Posted By: Robin Cole Consortium Hot Topics,


by Katy Tessman, New School Services Project Manager, Mackin

As humans, we are moved to make things using our hands and our brains. The school library can provide an outlet for all students to fuel engagement, creativity, and curiosity at the same time. A makerspace in a school library is powerful. Here are five factors to keep in mind when offering makerspace experiences to your students. 

1.  All Are Welcome Here

Makerspaces allow students to demonstrate their understanding in a way that is meaningful to them. It is important not to use it as a reward or a negotiation tool; instead, a makerspace is for everyone. It is important to provide a makerspace where students can take a break from their regular class load and explore and develop new skills. Makerspace learning can also help students shift from being passive learners to active creators. From coding to designing to creating, students will have endless exploration opportunities in your makerspace.

2.  Assemble Your Team

A makerspace is not a solo project, just like teaching is never an endeavor to do alone. Surround yourself with people who have the same passion as you do, make connections with other educators in neighboring districts, or assign assistant teachers to help. Your team should share the same “maker mentality” - whether it’s inclusive, artistic, storytelling, hacking, etc. – and keeping this mentality around your makerspace will help your students get the most out of using the tools through project-based learning. When a person can create and demonstrate understanding through making, the maker mentality will be strong. 

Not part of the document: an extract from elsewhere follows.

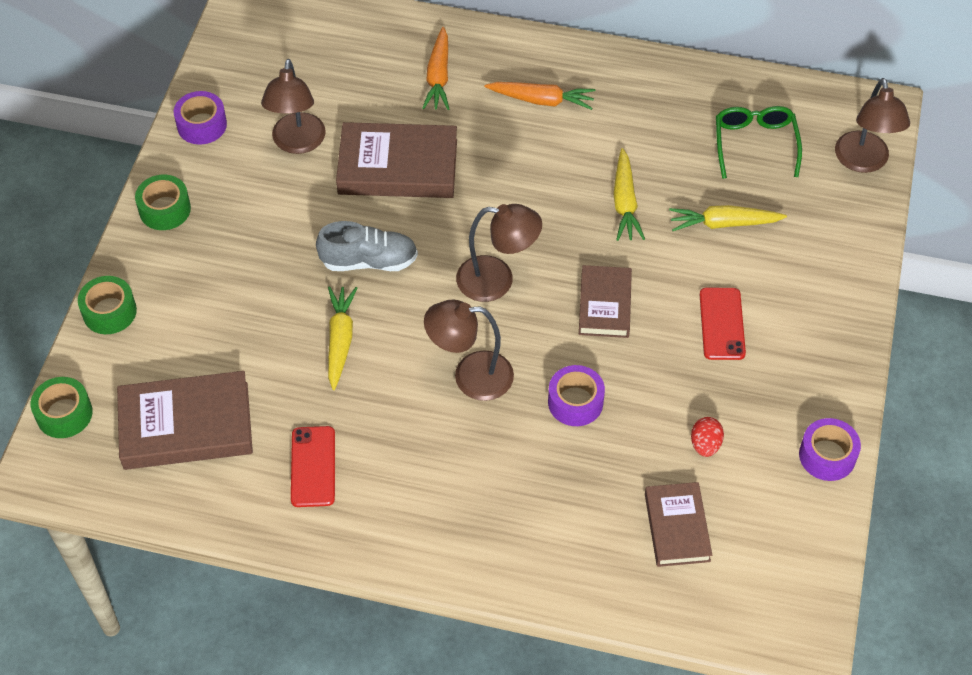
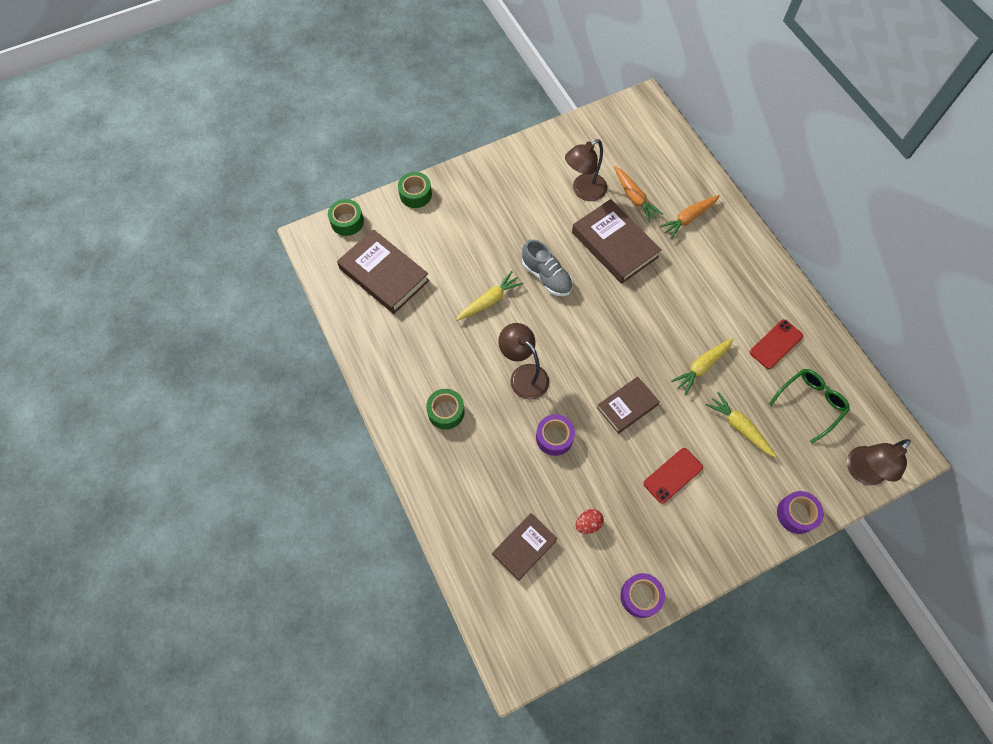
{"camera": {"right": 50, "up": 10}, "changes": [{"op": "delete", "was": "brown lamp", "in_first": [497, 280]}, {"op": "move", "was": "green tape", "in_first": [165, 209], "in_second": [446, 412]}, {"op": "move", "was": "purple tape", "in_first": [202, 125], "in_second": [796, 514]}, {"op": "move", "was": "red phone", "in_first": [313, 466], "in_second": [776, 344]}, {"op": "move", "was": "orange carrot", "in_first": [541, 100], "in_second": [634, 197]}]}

3.  Provide Opportunities for Students to Lead

Makerspaces can provide students a place to use their voice; this strengthens the school community and builds relationships between staff and students. It is important to offer a safe place for students to express themselves and try out new ideas. Recruit student leaders to mentor students during a “maker day.” Respond to students’ interests and encourage them to learn the new equipment and manage the inventory. As students grow in their learning, staff will learn from the students. Empowering students to be leaders in your makerspace will develop long-lasting relationships and build confidence and a sense of belonging for students.

 4.  Ask for Help

Don’t hesitate to ask for help. Reach out to your school’s parent/teacher organization and ask for donations of gently used items like Legos and K’nex, marble maze toys, Hex Bugs, wooden blocks and planks, board games, or puzzles. New supplies would include scrapbooking paper, ink pads and stamps, fabric like fleece and felt, hot glue guns, tubs of Play-Doh, LED bulbs, and all sizes of batteries. Parent volunteers are also a valuable asset to have in your makerspace, especially those who have special skills like photography, computer science, sewing, crafting, and artistry.

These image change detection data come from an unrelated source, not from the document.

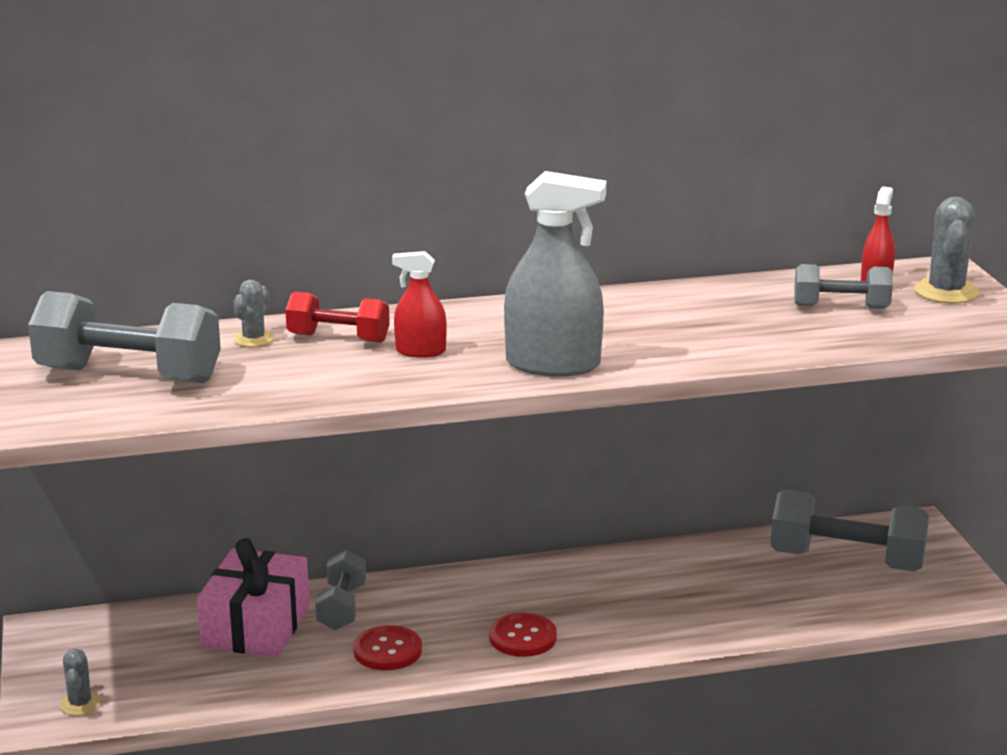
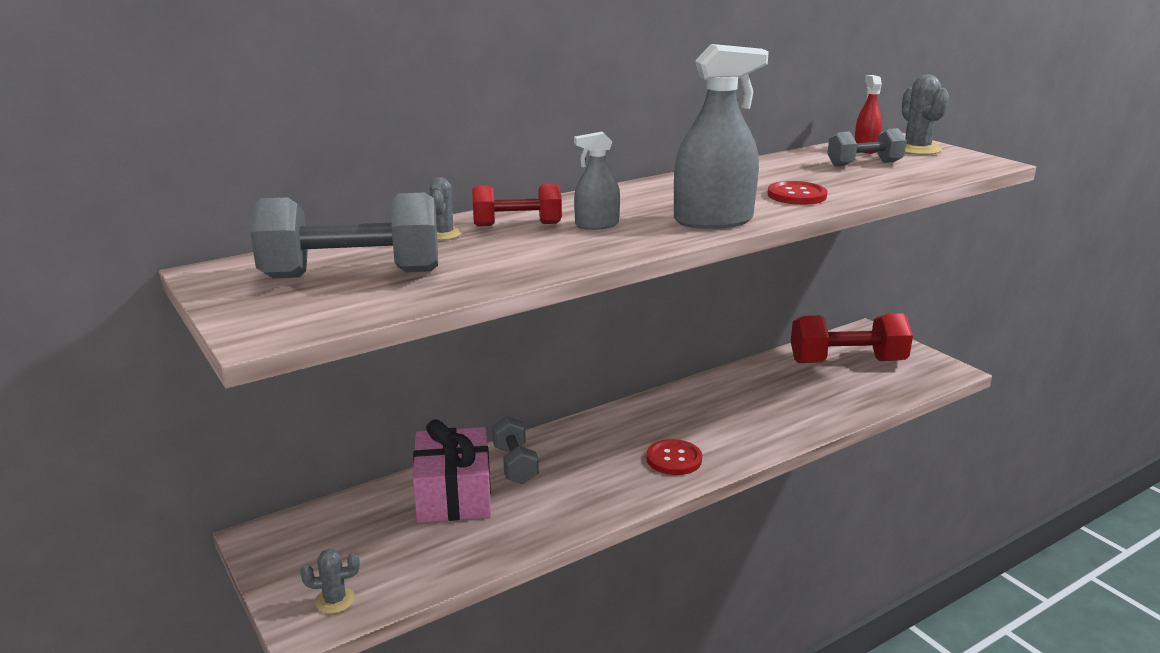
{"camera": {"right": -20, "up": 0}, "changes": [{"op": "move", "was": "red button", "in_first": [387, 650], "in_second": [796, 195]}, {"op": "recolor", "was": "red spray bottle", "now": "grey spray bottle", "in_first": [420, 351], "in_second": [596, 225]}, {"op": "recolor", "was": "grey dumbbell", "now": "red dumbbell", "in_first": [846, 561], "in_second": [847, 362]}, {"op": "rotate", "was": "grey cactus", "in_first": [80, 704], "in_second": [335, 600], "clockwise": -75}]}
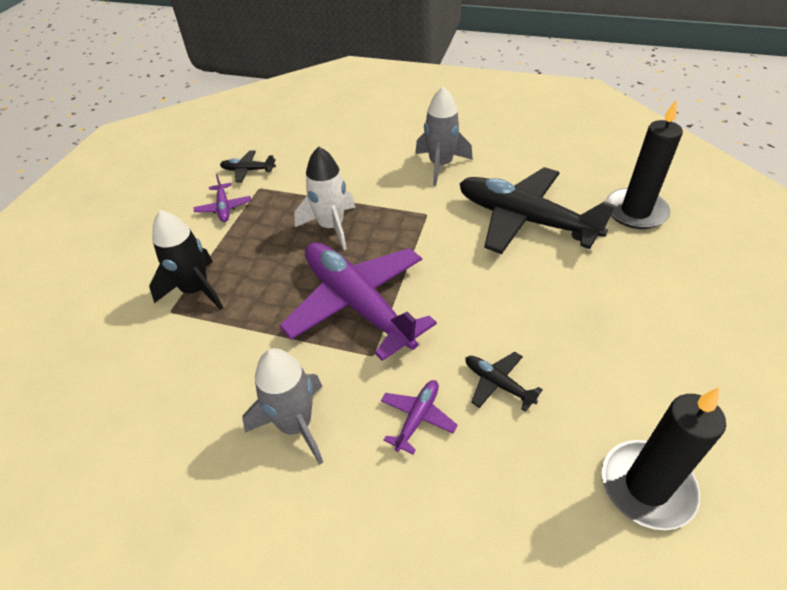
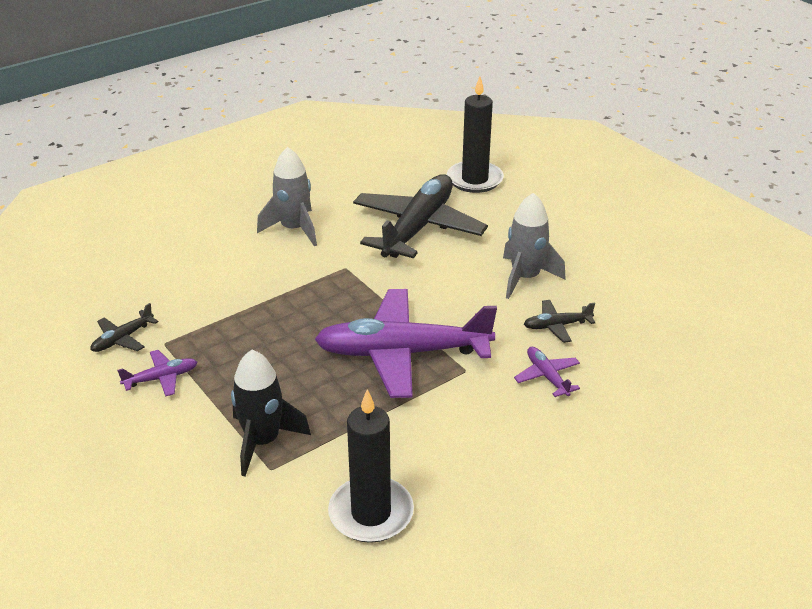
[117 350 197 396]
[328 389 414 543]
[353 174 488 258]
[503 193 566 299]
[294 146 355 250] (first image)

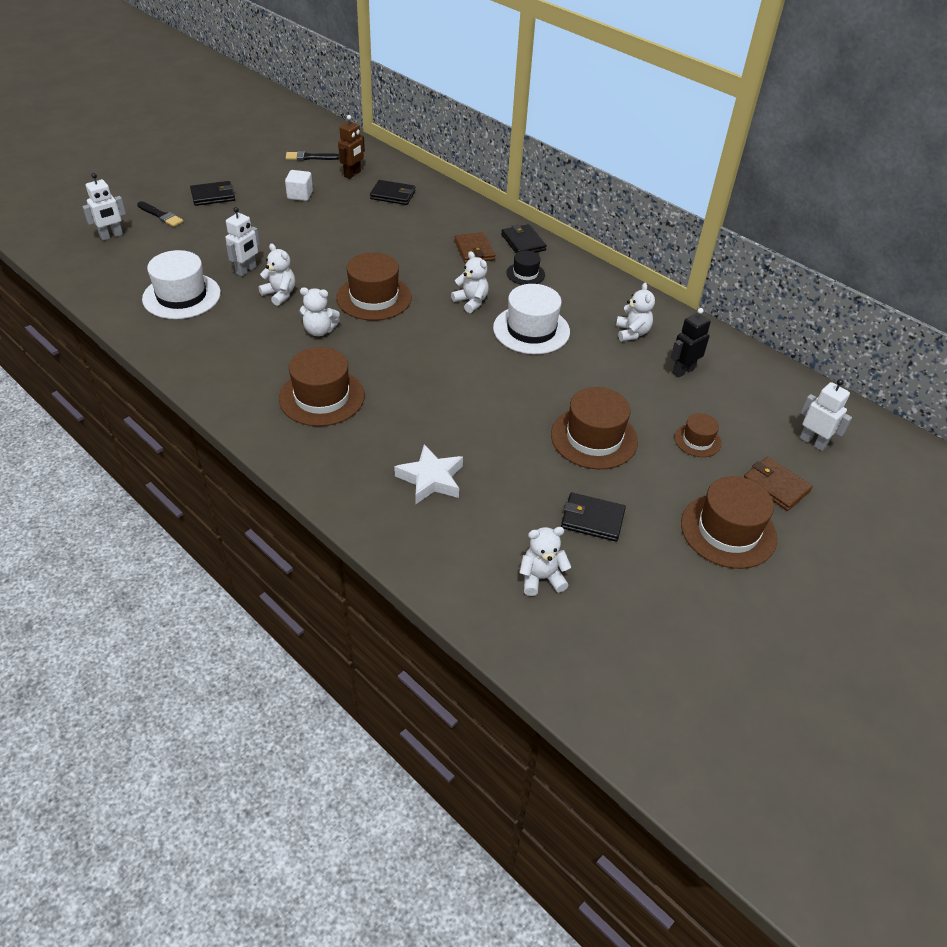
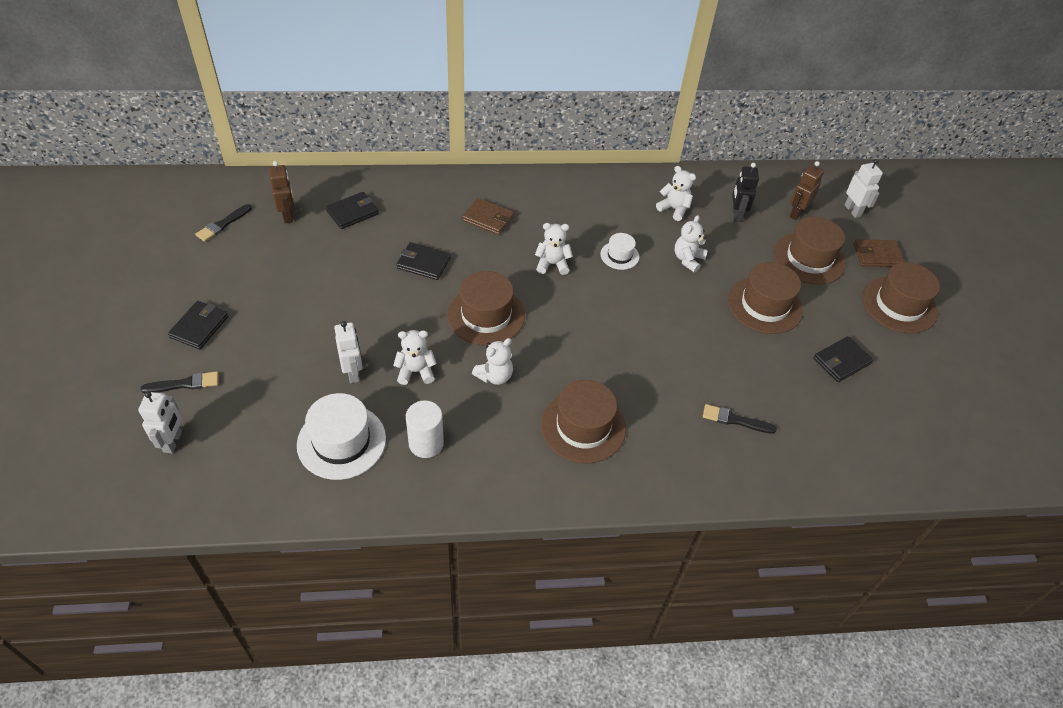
[396 242 451 280]
[406 400 444 458]
[600 233 639 270]
[675 215 708 273]
[703 404 777 434]
[774 217 846 285]
[790 161 824 220]
[845 159 883 218]
[285 170 313 201] (first image)
[506 251 545 285] (first image)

 5.  Be Comfortable in Organized Chaos

Makerspaces are constantly changing places, as they need to be responsive to the needs of the students and staff. In addition to planning with teachers, it is important to go with the flow and create the best experience for all of the users. Hosting a makerspace will provide an enriching educational atmosphere where students can make. Making is about failure as much as it is about making. As you lead a group of students in your makerspace, be sure to teach the students to embrace the failing as part of the making process. Testing leads to failure which will eventually lead to understanding.

There are several different ways makerspace experiences can be offered. Some suggestions include allowing teachers to use the makerspace in the media center during class instruction or offering a club that meets before or after school. By providing makerspace technology and equipment, students can explore outside their normal curriculum so they return to class refreshed and ready to learn. The options are limitless in a makerspace.